Sempre digo: a moda não se vende nem se consome como Danone. Existem uma série de fatores decisivos para a conclusão da compra e até para o despertar do desejo. Fatores que, nos últimos anos, foram escanteados em prol dos resultados financeiros e dos retornos a curto prazo. Claro, não é a única causa, mas a queda nas vendas de muitas marcas de luxo tem relação com essa estratégia de comunicação e negócio.
Hermès, verão 2025. Fotos: Getty Images
Não por acaso, quem se deu bem em 2023 e 2024 foi quem não se rendeu ao modelo pré-calculado. Ou melhor, ao modelo só calculado. A Hermès é um exemplo de Maria que nunca vai com as outras. É quase uma exceção do mercado. Prada e Miu Miu, duas Marias seguidas pelas outras, perceberam a importância de oferecer alternativas propositalmente imperfeitas e desarmoniosas à frieza previsível recomendada como bom-gosto por algoritmos mil.

> [SEU OBJETIVO]
Responda com base no trecho sobre moda de luxo:
(a) Com que produto o trecho diz que a moda não se vende nem se consome?
(b) Qual marca aparece como exemplo de "Maria que nunca vai com as outras"?
(c) Que tipo de alternativas Prada e Miu Miu perceberam a importância de oferecer?
A listagem não tem relação nenhuma com o trecho.

> [LISTAGEM FORNECIDA]
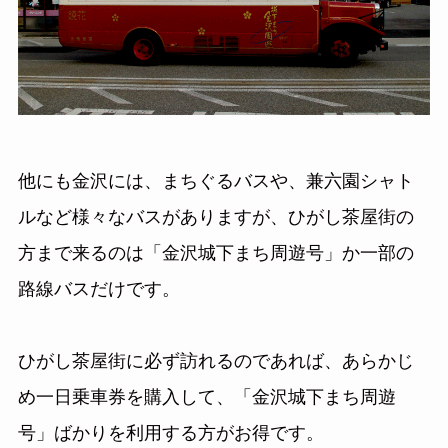
他にも金沢には、まちぐるバスや、兼六園シャト
ルなど様々なバスがありますが、ひがし茶屋街の
方まで来るのは「金沢城下まち周遊号」か一部の
路線バスだけです。
ひがし茶屋街に必ず訪れるのであれば、あらかじ
め一日乗車券を購入して、「金沢城下まち周遊
号」ばかりを利用する方がお得です。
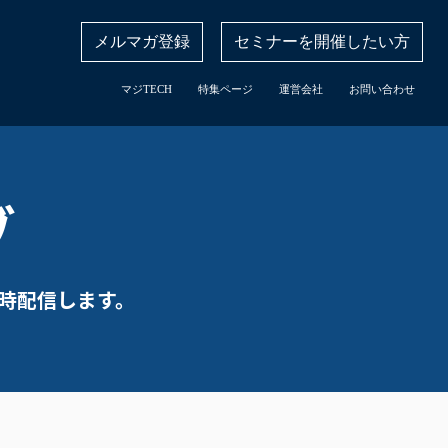
メルマガ登録
セミナーを開催したい方
マジTECH
特集ページ
運営会社
お問い合わせ
ブ
時配信します。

> [RESPOSTA DA TAREFA]
(a) Danone.
(b) A Hermès.
(c) Alternativas propositalmente imperfeitas e desarmoniosas.